* [Required action]:
Reproduce the entries exactly, but keep the pictures out of the copy.

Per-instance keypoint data
- Opening Delimiter -

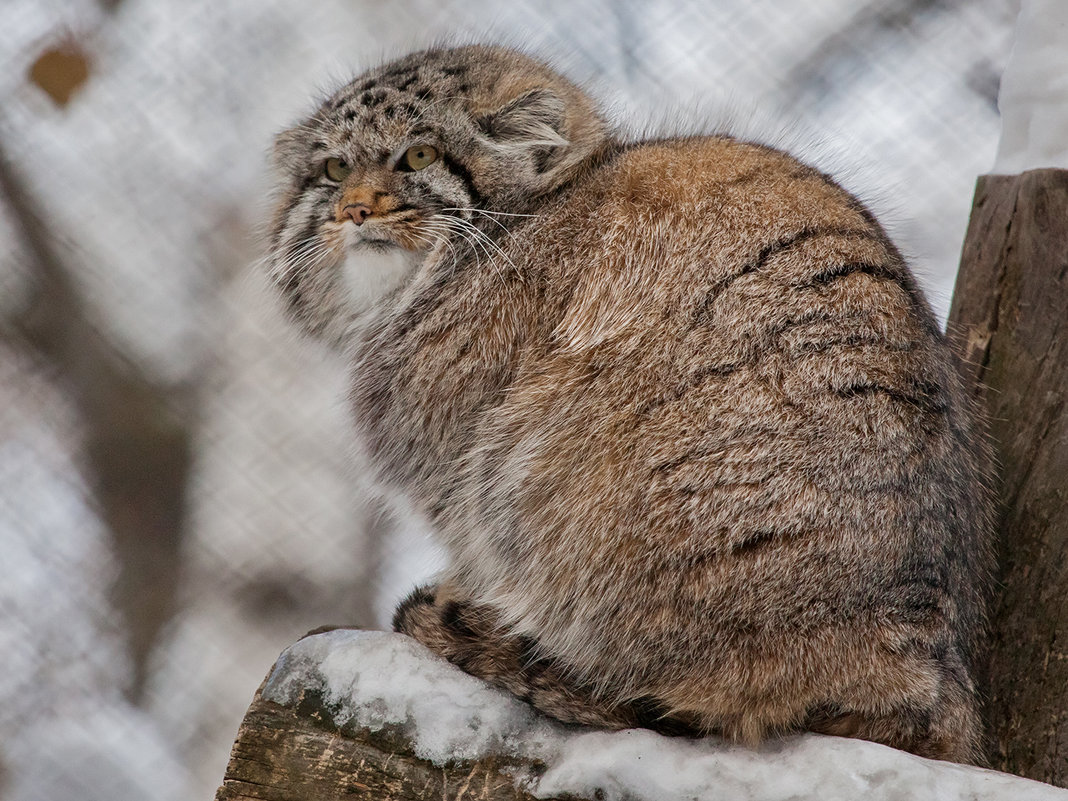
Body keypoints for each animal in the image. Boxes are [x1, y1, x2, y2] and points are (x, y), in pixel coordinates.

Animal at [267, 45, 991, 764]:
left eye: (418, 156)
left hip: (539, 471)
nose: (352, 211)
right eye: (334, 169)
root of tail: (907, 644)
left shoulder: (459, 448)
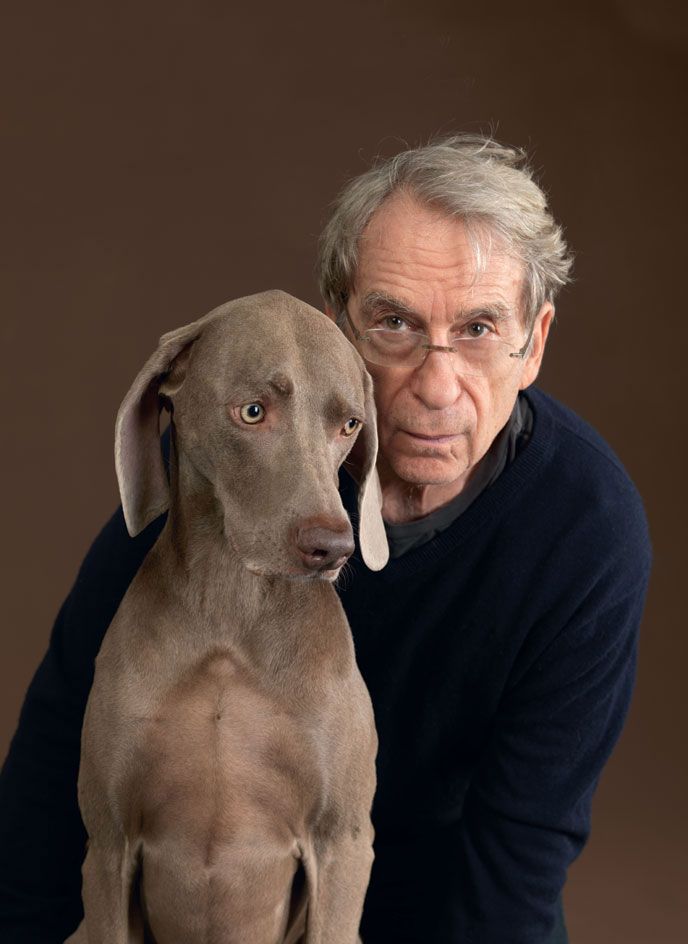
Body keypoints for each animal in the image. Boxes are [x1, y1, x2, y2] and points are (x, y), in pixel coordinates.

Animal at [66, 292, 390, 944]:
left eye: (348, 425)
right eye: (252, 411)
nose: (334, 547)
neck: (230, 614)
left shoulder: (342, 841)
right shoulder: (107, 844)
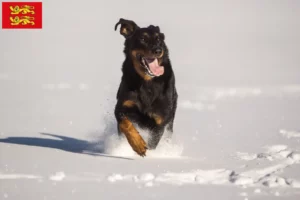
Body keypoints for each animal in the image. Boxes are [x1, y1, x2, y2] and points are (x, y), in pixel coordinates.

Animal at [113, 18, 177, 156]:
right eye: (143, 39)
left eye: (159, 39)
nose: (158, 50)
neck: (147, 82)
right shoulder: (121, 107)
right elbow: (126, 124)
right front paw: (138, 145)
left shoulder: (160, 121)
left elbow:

- Closing Delimiter -

* [Solution for this task]:
Body keypoints for each animal in the image. Boxes are [x1, y1, x2, y2] and points are (x, y), in pixel coordinates.

Animal at [267, 45, 991, 764]:
left eye: (418, 156)
left hip: (539, 471)
nose: (352, 211)
right eye: (334, 169)
root of tail: (907, 644)
left shoulder: (459, 448)
Body keypoints for each animal in the image. Boxes are [x1, y1, x2, y2] and points are (x, y), in pixel coordinates.

Animal at [66, 292, 390, 944]:
left eye: (348, 425)
right eye: (252, 411)
nose: (334, 547)
neck: (230, 614)
left shoulder: (342, 841)
right shoulder: (107, 844)
Body keypoints for each animal in the image. Boxes are [x1, y1, x2, y2] and points are (x, y), in pixel coordinates.

Animal at [113, 18, 177, 156]:
right eye: (143, 39)
left eye: (159, 39)
nose: (158, 50)
neck: (147, 82)
right shoulder: (121, 107)
right elbow: (126, 124)
right front paw: (138, 145)
left shoulder: (160, 121)
left elbow:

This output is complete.